***** EXCERPT PROVIDED
The 1890 Players’ League

It’s Spring again and that means baseball season is underway.  One may ask why Socialist Appeal is writing an article on such a topic. In fact, many leftists in the U.S. and around the world take a rather disdainful attitude towards sports.  Noam Chomsky writes of sports:

“[T]hat’s another crucial example of the indoctrination system, in my view. For one thing because it – you know, it offers people something to pay attention to that’s of no importance. [audience laughs] That keeps them from worrying about – [applause] keeps them from worrying about things that matter to their lives that they might have some idea of doing something about.”

Such a view may get you applause at gatherings of university students and “activist” types, but the fact remains that the majority of workers read about, listen to, attend, and/or watch sports, many quite fanatically. However, his criticism extends beyond professional sports to amateur sports. He identifies cheering for a local team as “a way of building up irrational attitudes of submission to authority, and group cohesion behind leadership elements – in fact, it’s training in irrational jingoism. That’s also a feature of competitive sports.”

There may be more than a grain of truth in Chomsky’s argument about the way that sports are used by the ruling class, but the fact is that sports are an intimate part of the life and culture of the working class, despite the way that commercialism, mass marketing, high salaries, unaffordable ticket prices, and patriotic half-time shows and seventh inning stretches have perverted the “love of the game.”  So is it true that sports in general and baseball in particular are some alien force, simply some “indoctrination force” dropped on the workers from capitalists bent on teaching “submission to authority” and “irrational jingoism”?

Baseball’s history is intertwined with the history of America. It is the history of labor struggles and against racism and segregation.  Particularly in its early years, the struggle between the owners and the players was particularly sharp.  As one anonymous player put it in 1915, “The only way to teach a magnate anything is with a club.”  Most baseball fans are unaware of the history of struggle that is part and parcel of the history of their game (and their class).  In this article, I would like to draw attention to a particularly important event in baseball and labor history: the experience of the 1890 “Players League.”  It is important for us to not only draw the lessons from experiments like the PL, but also, we must reclaim the working class legacy of the so-called “National Pastime,” or what was referred to in the 19th Century as the “People’s Game.”

Modern Baseball can trace its origins to Alexander Cartwright and his Knickerbocker Base Ball Club in New York City, so named for the Knickerbocker Engine Company No. 12 of the New York City Fire Department in the 1840s. The majority of the players at this time were volunteer firefighters and petty bourgeois professionals. Just a decade passed before some of these players organized the first official league, the National Association of Professional Baseball Players in 1857.

The newly-founded “Association” was a loose confederation, with an entry fee of $10 ($200 in modern money), effectively run by the players, as the name suggests. Over time, however, the more powerful, influential, and wealthier players progressively were transforming themselves from players to managers and then to owners, essentially expropriating the rest of the players, in a process seen elsewhere in the mid-19th Century, as capitalism’s development demanded greater and greater concentration and consolidation of wealth and power.
**********
***** RECORDED INFORMATION
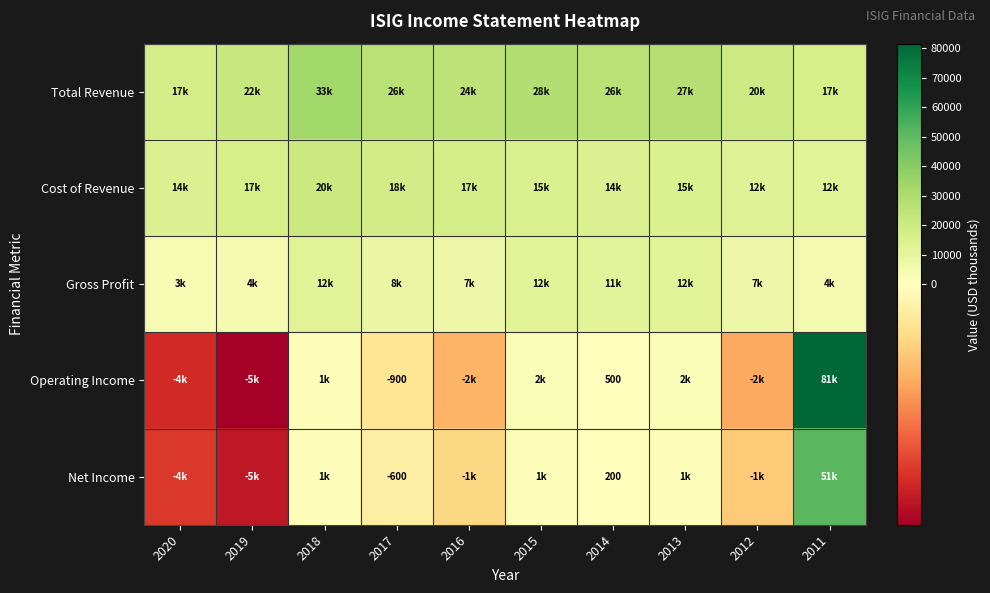

Between 2017 and 2018, which is larger?

2018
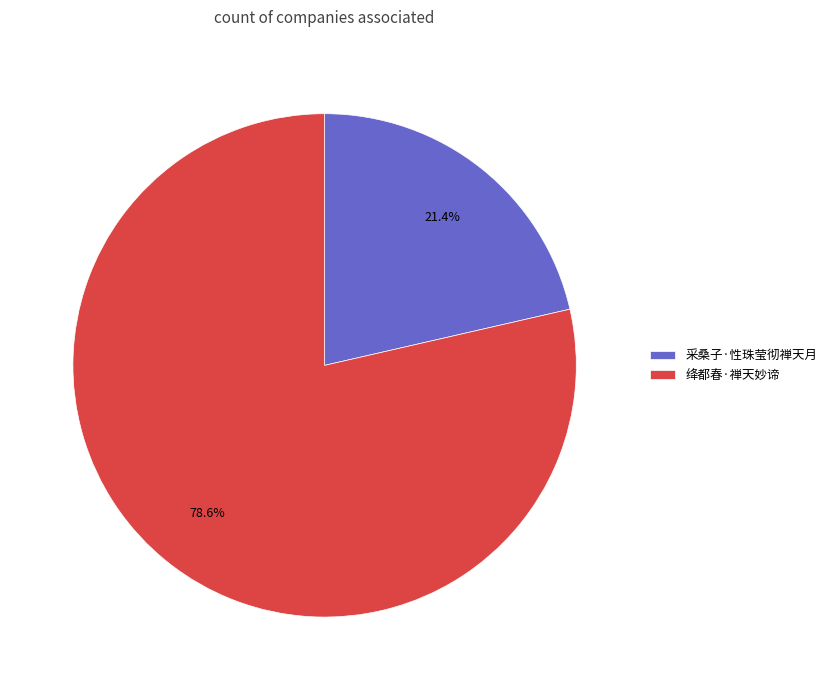

Rank the categories by value from highest to lowest.

绛都春·禅天妙谛, 采桑子·性珠莹彻禅天月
**********
TASK STATEMENT :: Write the next part of the article on the 1890 Players' League, picking up after its final sentence. The data that accompanies this page is not required.

REPLY TO THE EXERCISE ::
By 1876, a group of outside entrepreneurs and player-owners saw an opportunity to further consolidate and disempower the players, i.e. their workforce. They took advantage of various “controversies” in the “Association” to form the National League of Professional Baseball Clubs, or the National League. A simple comparison of the names of these organizations (Association…of Players vs. League…of Clubs) shows a clear transformation in the balance of forces at this point.  The new league was not a loose confederation, but an organization with power vested not in the players, but rather in the owners (or “magnates”) and a central ruling body with autocratic powers of enforcement.

The players under attack

In response, the players founded the Brotherhood of Professional Base Ball Players in an attempt to fight for their interests, but by the end of the 1880s, the owners felt strong enough to further crack down on the players. The introduced a “Classification Plan,” what we would today call a tier system, which classified players into categories of “A” through “E.” “E” players would be paid less than $1,500 per year and would also be required to perform menial tasks such as sweeping up the stadium after the game or working the turnstiles, without additional pay. They also began fining players for missing games (even in one case on his wedding day!), attempted to save money on foul balls by having players retrieve souvenirs from the “customers,” forced players to pay for the use of uniforms and for hotel stays on the road, etc. The list of draconian measures was endless.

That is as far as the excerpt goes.